On the other hand, shadow IT solutions are not often in line with organizational requirements for control, documentation, security, and reliability. This can open up both security and legal risks for a company. Gartner predicted in 2016 that by 2020, a third of successful attacks experienced by enterprises will be on their shadow IT resources. It’s impossible for enterprises to secure what they’re not aware of.

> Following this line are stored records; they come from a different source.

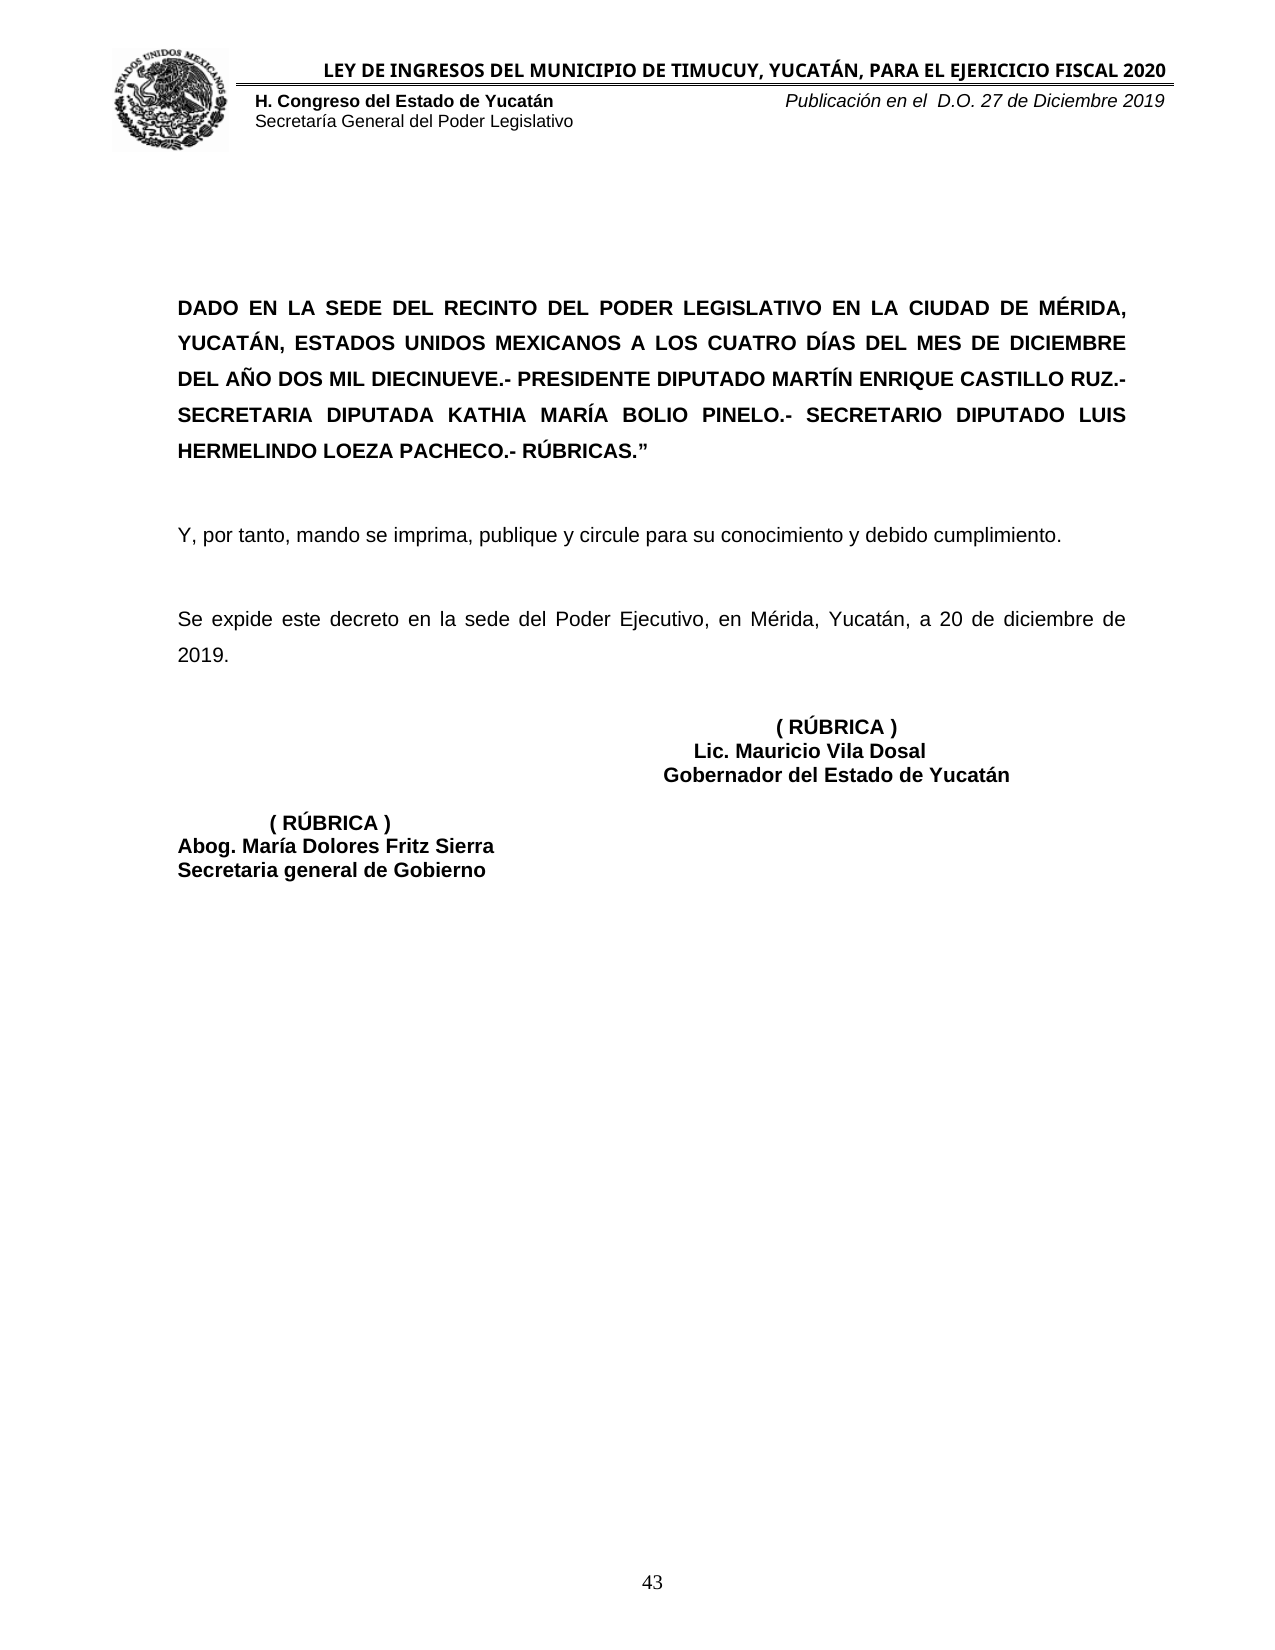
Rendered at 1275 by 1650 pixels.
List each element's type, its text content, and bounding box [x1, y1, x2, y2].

text ( RÚBRICA ) [177, 810, 1127, 834]
text ( RÚBRICA ) [472, 714, 1127, 738]
text DADO EN LA SEDE DEL RECINTO DEL PODER LEGISLATIVO EN LA CIUDAD DE MÉRIDA, YUCATÁN, ESTADOS UNIDOS MEXICANOS A LOS CUATRO DÍAS DEL MES DE DICIEMBRE DEL AÑO DOS MIL DIECINUEVE.- PRESIDENTE DIPUTADO MARTÍN ENRIQUE CASTILLO RUZ.- SECRETARIA DIPUTADA KATHIA MARÍA BOLIO PINELO.- SECRETARIO DIPUTADO LUIS HERMELINDO LOEZA PACHECO.- RÚBRICAS.” [177, 295, 1127, 463]
text Y, por tanto, mando se imprima, publique y circule para su conocimiento y debido cumplimiento. [177, 523, 1127, 547]
text Secretaria general de Gobierno [177, 858, 1127, 882]
text Gobernador del Estado de Yucatán [472, 762, 1127, 786]
text Abog. María Dolores Fritz Sierra [177, 834, 1127, 858]
text Se expide este decreto en la sede del Poder Ejecutivo, en Mérida, Yucatán, a 20 de diciembre de 2019. [177, 607, 1127, 667]
text Lic. Mauricio Vila Dosal [620, 738, 1127, 762]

There is also the issue of budgeting and spend. Research from Everest Group estimates that shadow IT comprises 50% or more of IT spending in large enterprises. While this could reduce the need for chargeback/showback processes by putting spend within individual departments, it makes technology spend far less trackable, and such fragmentation eliminates the possibility of bulk or enterprise discounting when services are purchased for the business as a whole.
Is it a problem?
As with many things, the answer is “it depends.” Any given Shadow IT project needs to be evaluated from a risk-management perspective. What is the nature of the data exposed in the project? Is it a sales engineer’s cloud sandbox where she is getting familiar with new technology? Or is it a marketing data mining and analysis project using sensitive customer information? Either way, the reaction to a Shadow IT “discovery” should not be to try to shame the users, but rather, to adapt the IT processes and provide more approved/negotiated options to the users in order to make their jobs easier. If Shadow IT is particularly prevalent in your organization, you may want to provide some risk management guidance and training of what is acceptable and what is not. In this way, Shadow IT can be turned into a strength rather than a weakness, by outsourcing the work to the end users.
But, of course, IT cannot evaluate the risk of systems it does not know about. The hardest part is still finding those in the shadows.